Ms. Oaklander displayed a magazine illustration from 1840 showing a fox as a dealer showing a small Old Master painting to a donkey collector, symbolizing an American dupe. She said that in those early years of American collecting, an auctioneer would rent a storefront for a day, since commercial galleries did not take hold until midcentury.
Picking up on the theme of being duped, a research assistant at the Metropolitan Museum of Art, Esmée Quodbach, showed images of a few fake paintings that Americans have acquired over the years that were been purported to be by the Dutch master Johannes Vermeer.
But this was after she discussed at length the authentic Vermeers that Henry Marquand, Henry Clay Frick, and others purchased during the economic boom of the Gilded Age. Ms. Quodbach said Americans have more than a third of all works by Vermeer, who did not paint much and whose work commanded ever larger sums. New York alone has eight (five at the Metropolitan Museum and three at the Frick) that is more than the entirety of the artist’s work owned in the Netherlands: seven.
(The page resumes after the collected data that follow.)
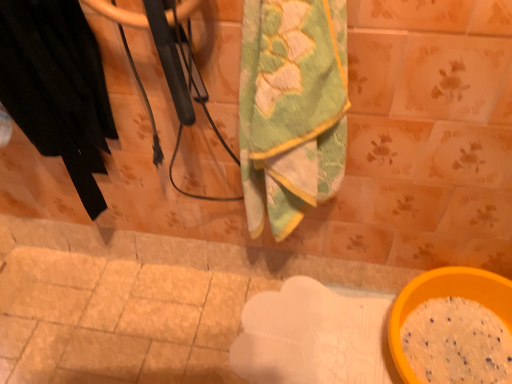
Question: Could black fabric at left be considered to be inside yellow plastic bowl at lower right?

Choices:
 (A) no
 (B) yes

Answer: (A)

Question: Does yellow plastic bowl at lower right have a smaller size compared to black fabric at left?

Choices:
 (A) yes
 (B) no

Answer: (A)

Question: Is yellow plastic bowl at lower right to the right of black fabric at left from the viewer's perspective?

Choices:
 (A) no
 (B) yes

Answer: (B)

Question: Is yellow plastic bowl at lower right positioned with its back to black fabric at left?

Choices:
 (A) yes
 (B) no

Answer: (B)

Question: Does yellow plastic bowl at lower right appear on the left side of black fabric at left?

Choices:
 (A) no
 (B) yes

Answer: (A)

Question: Does yellow plastic bowl at lower right have a greater height compared to black fabric at left?

Choices:
 (A) yes
 (B) no

Answer: (B)

Question: Is green textured towel at center at the left side of yellow plastic bowl at lower right?

Choices:
 (A) no
 (B) yes

Answer: (B)

Question: Is green textured towel at center surrounding yellow plastic bowl at lower right?

Choices:
 (A) no
 (B) yes

Answer: (A)

Question: Can we say green textured towel at center lies outside yellow plastic bowl at lower right?

Choices:
 (A) no
 (B) yes

Answer: (B)

Question: Can you confirm if green textured towel at center is taller than yellow plastic bowl at lower right?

After Ms. Quodbach discussed collecting Vermeers, Ms. Santori discussed the opposite; dispersal — more specifically, the breakup of J.P. Morgan’s huge art collection, with which dealer Joseph Duveen assisted.
The audience broke into laughter when the president of the Samuel H. Kress Foundation, Marilyn Perry, concluded the program by telling an anecdote about another kind of dispersal. It seems that an English professor came to Texas to present a lecture. Before a large crowd in front of him, he leaned on the podium and hit some switches, whereupon the audience chairs began to vanish and the auditorium was transformed into a basketball court.